I dont think it was anything so calculated.  Jason Chambers posts on MMA.tv.  He wrote that their producer did a poor job and did not line up any backup fighters in case something went wrong.  The guy who actually trains with Fedor backed out (injury or some other cause, not sure).  They already knew that Bill Duff would be fighting because Chambers has fought so many times already and Duff really wanted to compete.  
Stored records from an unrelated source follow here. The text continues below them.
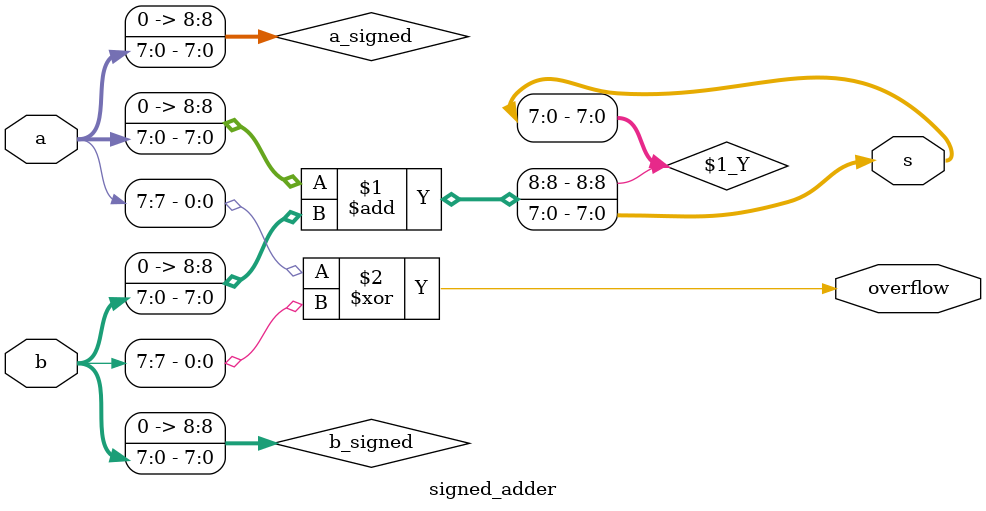
<source format=v>

module signed_adder(input [7:0] a,
    input [7:0] b,
    output [7:0] s,
    output overflow
); 

// The numbers a and b are added to the output s. 
// assign the occurence of the signed overflow of a and b to the output overflow.
// a signed overflow occurs if the most significant bits of a and b are low and the most significant bit of s is high
// a signed overflow may also occur if the most significant bits of a and b are high and the most significant bit of s is low


wire signed [8:0] a_signed, b_signed; // the two 8-bit numbers that are added, high and low

assign a_signed = {a[7], a[6:0]}; // a is the signed number, high 8 bits
assign b_signed = {b[7], b[6:0]}; // b is the signed number, high 8 bits

assign s = {a[7], a_signed + b_signed}; // s is the signed sum, low 8 bits

assign overflow = {a[7]^b[7], a_signed[7]^b_signed[7]}; // the final occurence of a or b was recorded in the overflow variable

endmodule

</source>
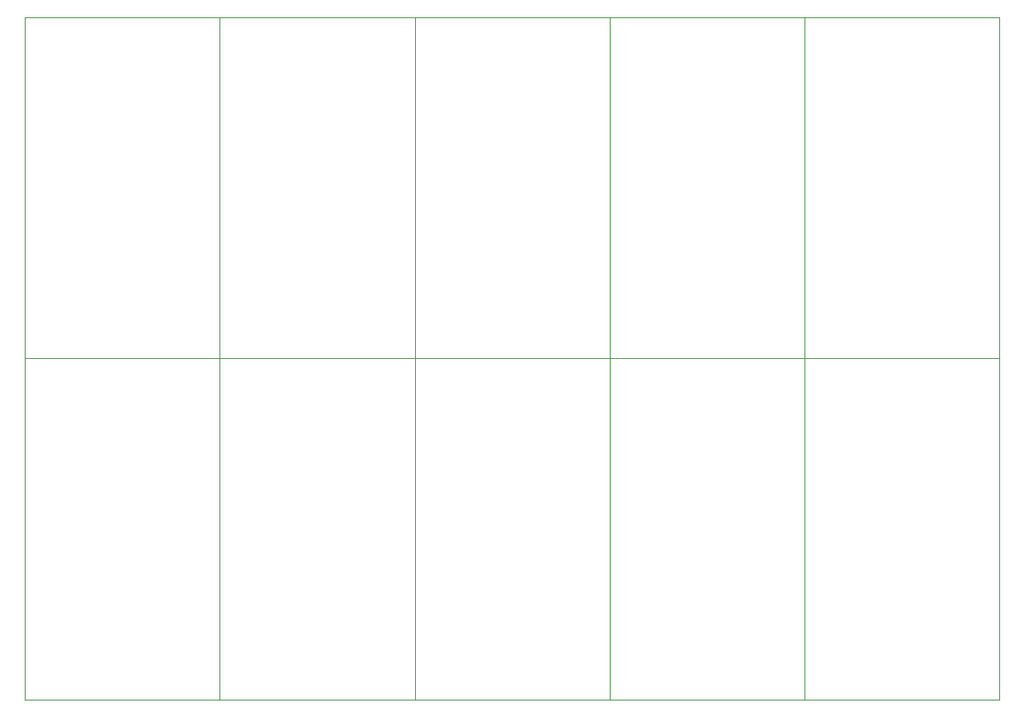
<source format=gko>
G04*
G04 #@! TF.GenerationSoftware,Altium Limited,Altium Designer,20.1.12 (249)*
G04*
G04 Layer_Color=16711935*
%FSLAX25Y25*%
%MOIN*%
G70*
G04*
G04 #@! TF.SameCoordinates,93090BFA-B333-45B1-ADBD-1567DB3BF8F2*
G04*
G04*
G04 #@! TF.FilePolarity,Positive*
G04*
G01*
G75*
%ADD56C,0.00394*%
D56*
X0Y137795D02*
X393701D01*
X78740Y275590D02*
X78740Y0D01*
X0Y275590D02*
X393701Y275591D01*
X393701Y275590D02*
X393701Y0D01*
X314961Y275590D02*
X314961Y0D01*
X236220Y275590D02*
X236221Y0D01*
X157480Y275590D02*
X157480Y0D01*
X-0Y275590D02*
X0Y0D01*
X0D02*
X393701D01*
X314961Y137795D02*
Y0D01*
X393701D01*
Y137795D02*
Y0D01*
X314961Y137795D02*
X393701D01*
X314961Y137795D02*
X393701D01*
X393701Y275591D02*
X393701Y137795D01*
X314961Y275591D02*
X393701D01*
X314961Y137795D02*
Y275591D01*
X157480Y0D02*
Y137795D01*
Y0D02*
X236221D01*
Y137795D01*
X157480D02*
X236221D01*
X78740Y0D02*
Y137795D01*
Y0D02*
X157480D01*
Y137795D01*
X78740D02*
X157480D01*
X236221Y275591D02*
Y137795D01*
X157480Y275591D02*
X236221D01*
X157480D02*
Y137795D01*
X236221D01*
X157480Y275591D02*
Y137795D01*
X78740Y275591D02*
X157480D01*
X78740D02*
Y137795D01*
X157480D01*
X78740Y275591D02*
Y137795D01*
X0Y275591D02*
X78740D01*
X0D02*
Y137795D01*
X78740D01*
X0Y0D02*
Y137795D01*
Y0D02*
X78740D01*
Y137795D01*
X0D02*
X78740D01*
M02*

</source>
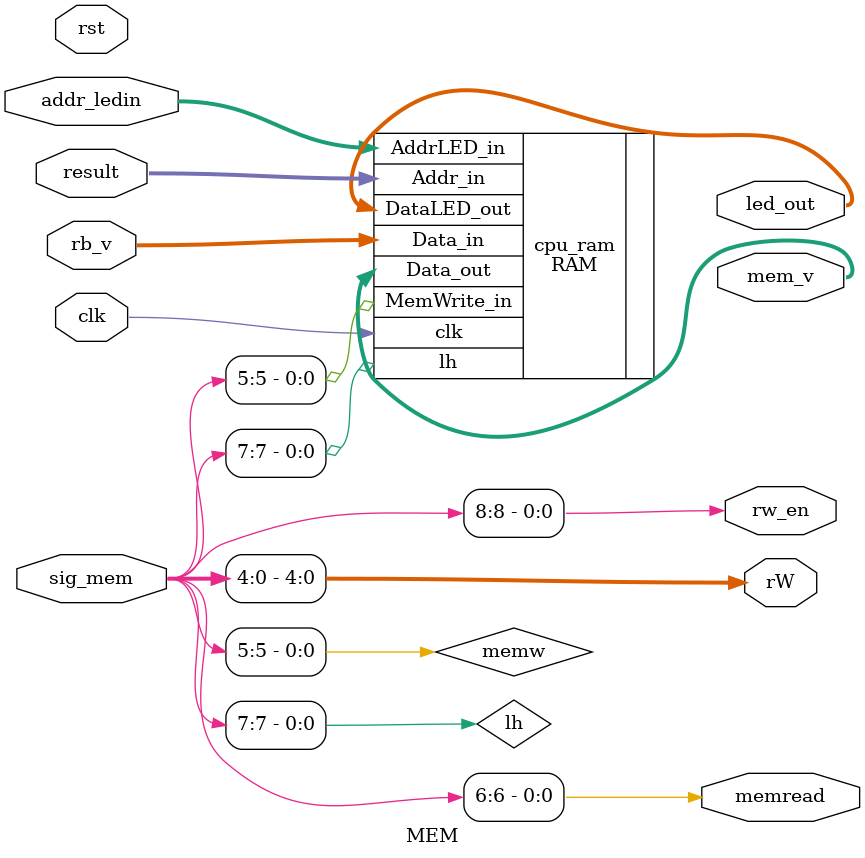
<source format=v>
`timescale 1ns/1ps

module MEM ( result, rb_v, sig_mem, addr_ledin, clk, rst,
             rw_en ,rW ,memread ,mem_v, led_out);

    input [31:0] result, rb_v;
    input [3:0] addr_ledin;
    input [8:0] sig_mem;
    input clk ,rst;
    output [31:0] mem_v, led_out;
    output [4:0] rW;
    output rw_en ,memread;

    wire lh, memw;
    assign { rw_en, lh, memread, memw, rW } = sig_mem;
    RAM cpu_ram ( .AddrLED_in(addr_ledin), .Addr_in(result), .Data_in(rb_v), .MemWrite_in(memw), .clk(clk), .lh(lh),// input
            .Data_out(mem_v), .DataLED_out(led_out));   

endmodule
</source>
The kid Duff fought was never trained by Fedor.  He was just the closest guy they could find (height/weight/experience) to Duff.  The kid just stepped up, competed and suffered a defeat.  No big deal.


----------



## Xue Sheng (Nov 15, 2007)

Brian Jones said:


> Here's to hoping they return to Russia and do soemthing with systema. That would be interesting.
> 
> Brian Jones


 
That I would like to see


----------



## Brian Jones (Nov 17, 2007)

SilatFan said:


> I dont think it was anything so calculated. Jason Chambers posts on MMA.tv. He wrote that their producer did a poor job and did not line up any backup fighters in case something went wrong. The guy who actually trains with Fedor backed out (injury or some other cause, not sure). They already knew that Bill Duff would be fighting because Chambers has fought so many times already and Duff really wanted to compete.
> 
> The kid Duff fought was never trained by Fedor. He was just the closest guy they could find (height/weight/experience) to Duff. The kid just stepped up, competed and suffered a defeat. No big deal.


 
Ahh. OK.  That makes sense.  Hey, my respect to the kid for being willing to step up.  

Brian Jones


----------



## Selfcritical (Nov 20, 2007)

Brian Jones said:


> No, I agree they weren't goingto fight fedor.  I mean what would be the point? It woudln't showcase what they learned.  Plus, what advantage is there for Fedor. If he wins, so what?  If he loses??? Not that I think he would.
> I enjoyed the episode, and liked seeing an art like sambo get it's due.  I wonder though if the mentality of the Russian coaches went something like this "Let's put the inexperienced guy in.  If he wins we can say it's the superiority of Sambo.  If he loses, well he is young and inexperienced, what did you expect?"  The same sort of thing happened in the episode on Kung Fu.  I wodner if we are going to see a trend here?
> Here's to hoping they return to Russia and do soemthing with systema.  That would be interesting.
> 
> Brian Jones



It was a major russian holiday, and they didn't start looking for a fighter until five days before the holiday hit. They just couldn't get anyone else.


----------



## Jai (Nov 21, 2007)

I was not thrilled with that at all, actually any part of that episode. Alot of it bugged me but the fight was the biggest part of it for me as well. Not an over all fan of the show but I hope the make a second run in Russia as well.


----------